1890 – 10 juillet : Y AURA-T-IL UNE VOIE DE CHEMIN DE FER ENTRE LA GARE DE LA SEYNE ET LA VILLE ? – Ce ne fut qu’à la séance du 10 juillet 1890 que pour la première fois, au Conseil municipal de La Seyne, on parla d’un chemin de fer reliant la gare de La Seyne à la ville. Mais le projet n’aboutit pas (Marius Autran, tome 1, 1987).

1909 – du 10 au 16 juillet : REPLIQUES SISMIQUES VIOLENTES EN PROVENCE – Rappelez-vous, un séisme de magnitude 6,2 a détruit les villes de Lambesc, Saint-Cannat et Rognes dans le massif de la Trevaresse en Provence (Vaucluse). Dans les semaines suivantes, des répliques, parfois violentes, surviennent, jetant l’effroi parmi la population : le 10 juillet, à Meyrargues, les 12, 13, 14 et 16 juillet à Puyricard, Arles, Lambesc, Marseille et Toulon. C’est, à ce jour, le séisme le plus fort enregistré en France métropolitaine.

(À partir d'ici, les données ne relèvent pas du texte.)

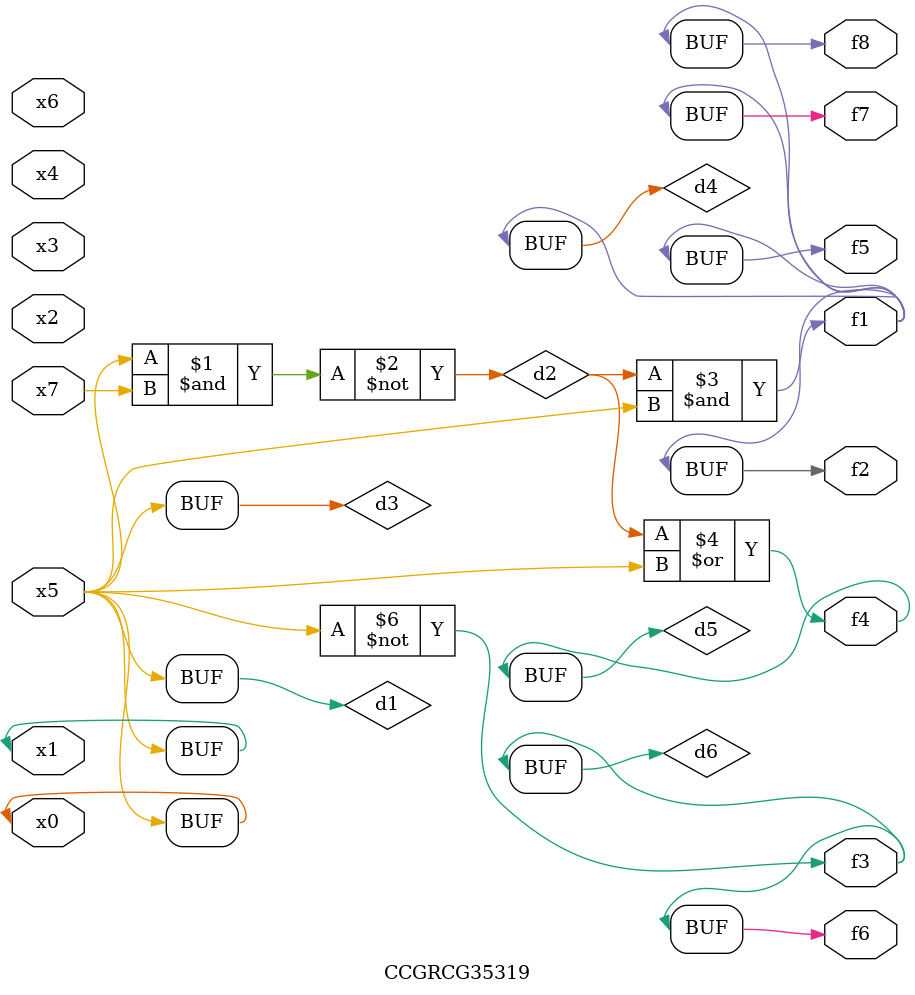
<source format=v>
module CCGRCG35319(
	input x0, x1, x2, x3, x4, x5, x6, x7,
	output f1, f2, f3, f4, f5, f6, f7, f8
);

	wire d1, d2, d3, d4, d5, d6;

	buf (d1, x0, x5);
	nand (d2, x5, x7);
	buf (d3, x0, x1);
	and (d4, d2, d3);
	or (d5, d2, d3);
	nor (d6, d1, d3);
	assign f1 = d4;
	assign f2 = d4;
	assign f3 = d6;
	assign f4 = d5;
	assign f5 = d4;
	assign f6 = d6;
	assign f7 = d4;
	assign f8 = d4;
endmodule

</source>
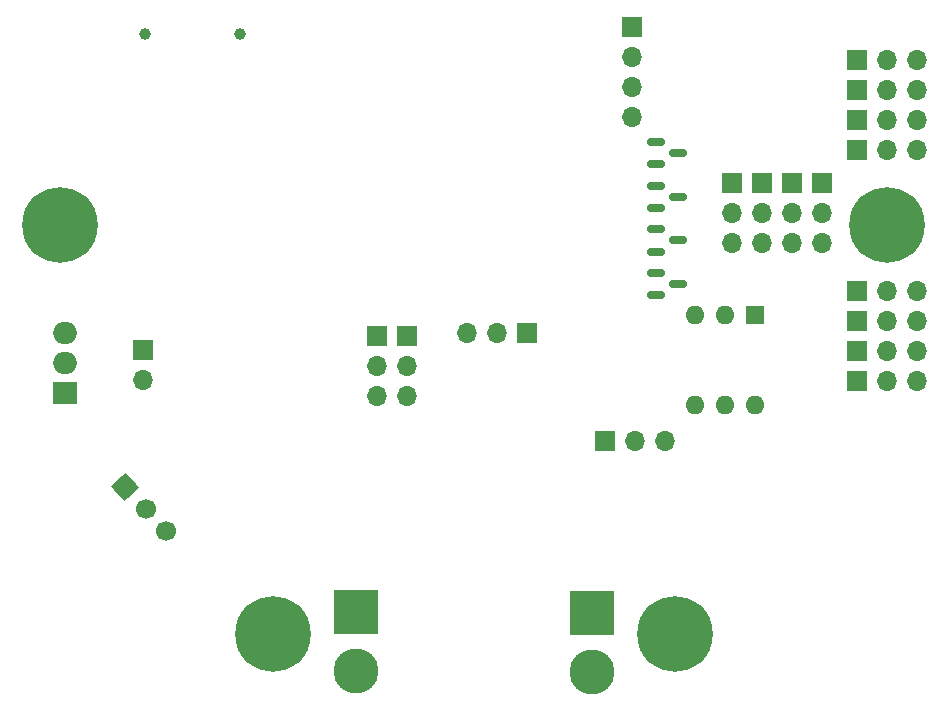
<source format=gbs>
G04 #@! TF.GenerationSoftware,KiCad,Pcbnew,7.0.1*
G04 #@! TF.CreationDate,2023-03-23T23:12:12+01:00*
G04 #@! TF.ProjectId,solarScavenger,736f6c61-7253-4636-9176-656e6765722e,rev?*
G04 #@! TF.SameCoordinates,Original*
G04 #@! TF.FileFunction,Soldermask,Bot*
G04 #@! TF.FilePolarity,Negative*
%FSLAX46Y46*%
G04 Gerber Fmt 4.6, Leading zero omitted, Abs format (unit mm)*
G04 Created by KiCad (PCBNEW 7.0.1) date 2023-03-23 23:12:12*
%MOMM*%
%LPD*%
G01*
G04 APERTURE LIST*
G04 Aperture macros list*
%AMRoundRect*
0 Rectangle with rounded corners*
0 $1 Rounding radius*
0 $2 $3 $4 $5 $6 $7 $8 $9 X,Y pos of 4 corners*
0 Add a 4 corners polygon primitive as box body*
4,1,4,$2,$3,$4,$5,$6,$7,$8,$9,$2,$3,0*
0 Add four circle primitives for the rounded corners*
1,1,$1+$1,$2,$3*
1,1,$1+$1,$4,$5*
1,1,$1+$1,$6,$7*
1,1,$1+$1,$8,$9*
0 Add four rect primitives between the rounded corners*
20,1,$1+$1,$2,$3,$4,$5,0*
20,1,$1+$1,$4,$5,$6,$7,0*
20,1,$1+$1,$6,$7,$8,$9,0*
20,1,$1+$1,$8,$9,$2,$3,0*%
%AMHorizOval*
0 Thick line with rounded ends*
0 $1 width*
0 $2 $3 position (X,Y) of the first rounded end (center of the circle)*
0 $4 $5 position (X,Y) of the second rounded end (center of the circle)*
0 Add line between two ends*
20,1,$1,$2,$3,$4,$5,0*
0 Add two circle primitives to create the rounded ends*
1,1,$1,$2,$3*
1,1,$1,$4,$5*%
%AMRotRect*
0 Rectangle, with rotation*
0 The origin of the aperture is its center*
0 $1 length*
0 $2 width*
0 $3 Rotation angle, in degrees counterclockwise*
0 Add horizontal line*
21,1,$1,$2,0,0,$3*%
G04 Aperture macros list end*
%ADD10R,1.700000X1.700000*%
%ADD11O,1.700000X1.700000*%
%ADD12R,3.800000X3.800000*%
%ADD13C,3.800000*%
%ADD14C,6.400000*%
%ADD15R,2.000000X1.905000*%
%ADD16O,2.000000X1.905000*%
%ADD17C,1.000000*%
%ADD18RotRect,1.700000X1.700000X43.600000*%
%ADD19HorizOval,1.700000X0.000000X0.000000X0.000000X0.000000X0*%
%ADD20R,1.600000X1.600000*%
%ADD21O,1.600000X1.600000*%
%ADD22RoundRect,0.150000X-0.587500X-0.150000X0.587500X-0.150000X0.587500X0.150000X-0.587500X0.150000X0*%
G04 APERTURE END LIST*
D10*
G04 #@! TO.C,J7*
X-40640000Y3810000D03*
D11*
X-40640000Y1270000D03*
X-40640000Y-1270000D03*
G04 #@! TD*
D10*
G04 #@! TO.C,JP1*
X-27940000Y4064000D03*
D11*
X-30480000Y4064000D03*
X-33020000Y4064000D03*
G04 #@! TD*
D12*
G04 #@! TO.C,J1*
X-22466000Y-19598000D03*
D13*
X-22466000Y-24598000D03*
G04 #@! TD*
D10*
G04 #@! TO.C,JP11*
X-2946400Y16789400D03*
D11*
X-2946400Y14249400D03*
X-2946400Y11709400D03*
G04 #@! TD*
D10*
G04 #@! TO.C,R5*
X-60502800Y2592000D03*
D11*
X-60502800Y52000D03*
G04 #@! TD*
D10*
G04 #@! TO.C,J8*
X-38100000Y3810000D03*
D11*
X-38100000Y1270000D03*
X-38100000Y-1270000D03*
G04 #@! TD*
D14*
G04 #@! TO.C,REF\u002A\u002A*
X-67466000Y13208000D03*
G04 #@! TD*
D15*
G04 #@! TO.C,U3*
X-67056000Y-1016000D03*
D16*
X-67056000Y1524000D03*
X-67056000Y4064000D03*
G04 #@! TD*
D14*
G04 #@! TO.C,REF\u002A\u002A*
X2534000Y13208000D03*
G04 #@! TD*
D10*
G04 #@! TO.C,J4*
X-21336000Y-5080000D03*
D11*
X-18796000Y-5080000D03*
X-16256000Y-5080000D03*
G04 #@! TD*
D17*
G04 #@! TO.C,J6*
X-52299000Y29408000D03*
X-60279000Y29408000D03*
G04 #@! TD*
D10*
G04 #@! TO.C,JP9*
X-5486400Y16789400D03*
D11*
X-5486400Y14249400D03*
X-5486400Y11709400D03*
G04 #@! TD*
D12*
G04 #@! TO.C,J5*
X-42466000Y-19518000D03*
D13*
X-42466000Y-24518000D03*
G04 #@! TD*
D10*
G04 #@! TO.C,J2*
X-19050000Y29972000D03*
D11*
X-19050000Y27432000D03*
X-19050000Y24892000D03*
X-19050000Y22352000D03*
G04 #@! TD*
D10*
G04 #@! TO.C,J21*
X0Y2540000D03*
D11*
X2540000Y2540000D03*
X5080000Y2540000D03*
G04 #@! TD*
D10*
G04 #@! TO.C,J20*
X0Y22098000D03*
D11*
X2540000Y22098000D03*
X5080000Y22098000D03*
G04 #@! TD*
D10*
G04 #@! TO.C,JP8*
X-10617200Y16789400D03*
D11*
X-10617200Y14249400D03*
X-10617200Y11709400D03*
G04 #@! TD*
D14*
G04 #@! TO.C,REF\u002A\u002A*
X-49466000Y-21452000D03*
G04 #@! TD*
D10*
G04 #@! TO.C,J18*
X0Y27178000D03*
D11*
X2540000Y27178000D03*
X5080000Y27178000D03*
G04 #@! TD*
D10*
G04 #@! TO.C,JP10*
X-8026400Y16789400D03*
D11*
X-8026400Y14249400D03*
X-8026400Y11709400D03*
G04 #@! TD*
D18*
G04 #@! TO.C,J3*
X-62000434Y-9006403D03*
D19*
X-60248800Y-10845800D03*
X-58497167Y-12685196D03*
G04 #@! TD*
D10*
G04 #@! TO.C,J22*
X0Y24638000D03*
D11*
X2540000Y24638000D03*
X5080000Y24638000D03*
G04 #@! TD*
D10*
G04 #@! TO.C,J23*
X0Y7620000D03*
D11*
X2540000Y7620000D03*
X5080000Y7620000D03*
G04 #@! TD*
D14*
G04 #@! TO.C,REF\u002A\u002A*
X-15466000Y-21452000D03*
G04 #@! TD*
D10*
G04 #@! TO.C,J17*
X0Y0D03*
D11*
X2540000Y0D03*
X5080000Y0D03*
G04 #@! TD*
D10*
G04 #@! TO.C,J24*
X0Y19558000D03*
D11*
X2540000Y19558000D03*
X5080000Y19558000D03*
G04 #@! TD*
D10*
G04 #@! TO.C,J19*
X15000Y5080000D03*
D11*
X2555000Y5080000D03*
X5095000Y5080000D03*
G04 #@! TD*
D20*
G04 #@! TO.C,U2*
X-8651000Y5578000D03*
D21*
X-11191000Y5578000D03*
X-13731000Y5578000D03*
X-13731000Y-2042000D03*
X-11191000Y-2042000D03*
X-8651000Y-2042000D03*
G04 #@! TD*
D22*
G04 #@! TO.C,Q4*
X-17013400Y14654066D03*
X-17013400Y16554066D03*
X-15138400Y15604066D03*
G04 #@! TD*
G04 #@! TO.C,Q5*
X-17013400Y10962600D03*
X-17013400Y12862600D03*
X-15138400Y11912600D03*
G04 #@! TD*
G04 #@! TO.C,Q6*
X-17013400Y18345532D03*
X-17013400Y20245532D03*
X-15138400Y19295532D03*
G04 #@! TD*
G04 #@! TO.C,Q2*
X-17013400Y7271132D03*
X-17013400Y9171132D03*
X-15138400Y8221132D03*
G04 #@! TD*
M02*

</source>
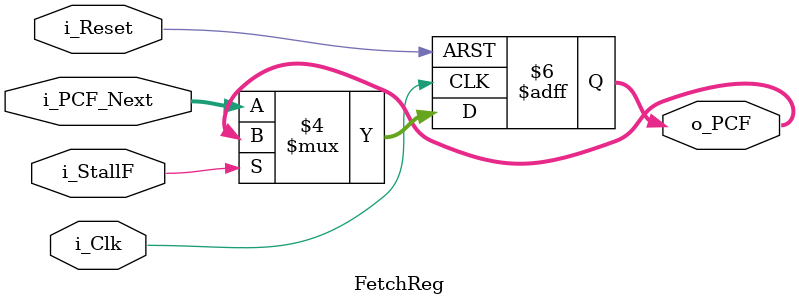
<source format=sv>
module FetchReg
(
    input  logic        i_Clk,
    input  logic        i_Reset,

    // Input from Hazard Unit
    input  logic        i_StallF,
    
    // Input from Data Path
    input  logic [31:0] i_PCF_Next,

    // Output to Data Path
    output logic [31:0] o_PCF
);

    always_ff @(posedge i_Clk or negedge i_Reset)
        if(~i_Reset)
            o_PCF <= 0;
        else if(~i_StallF)                          // If there is a stall, don't update o_PCF
            o_PCF <= i_PCF_Next;

endmodule
</source>
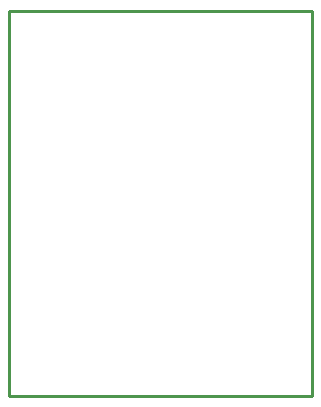
<source format=gbr>
G04 EAGLE Gerber X2 export*
%TF.Part,Single*%
%TF.FileFunction,OtherDrawing,Defines the outer dimension for cutting out the board*%
%TF.FilePolarity,Positive*%
%TF.GenerationSoftware,Autodesk,EAGLE,9.5.0*%
%TF.CreationDate,2019-11-14T23:53:21Z*%
G75*
%MOIN*%
%FSLAX34Y34*%
%LPD*%
%INa06_username_dim*%
%AMOC8*
5,1,8,0,0,1.08239X$1,22.5*%
G01*
%ADD10C,0.000000*%
%ADD11C,0.010000*%


D10*
X0Y0D02*
X10100Y0D01*
X10100Y12820D01*
X0Y12820D01*
X0Y0D01*
D11*
X0Y0D02*
X10100Y0D01*
X10100Y12820D01*
X0Y12820D01*
X0Y0D01*
M02*

</source>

1944 – 10 juillet : Grèves et manifestations pour le ravitaillement organisées par le PCF, le FN et la CGT et appuyées par des actions FTP à La Seyne, Toulon, Draguignan, Barjols, etc. (var39-45 / guerre / chrono). A Ollioules, la fabrique de pâtes est envahie par cent ménagères qui se saisissent de la marchandise. Mairies occupées à La Garde, Brignoles, Draguignan, La Valette, La Seyne, Saint-Tropez, Hyères, Saint-Raphaël, Vidauban… Magasins d’alimentation forcés à Bandol par des mères de famille dont les enfants ont faim (Charles Galfré, 2003).

1955 – 10 juillet : La presqu’île de Saint-Mandrier appartient à la zone de dépression permienne qui se développe de Sanary à Saint-Raphaël sur plus de 100 kilomètres. L’épaisseur du Permien est considérable ; au Luc, un sondage de 1.000 mètres n’a pas atteint sa base et à la gare de La Seyne, des recherches de charbon l’ont traversée sur 300 mètres de profondeur  (Bull. de la Soc. Sciences Nat. et Archéolo Toulon et Var n° 88 – Octobre 1955).

Je vous souhaite un excellent lundi.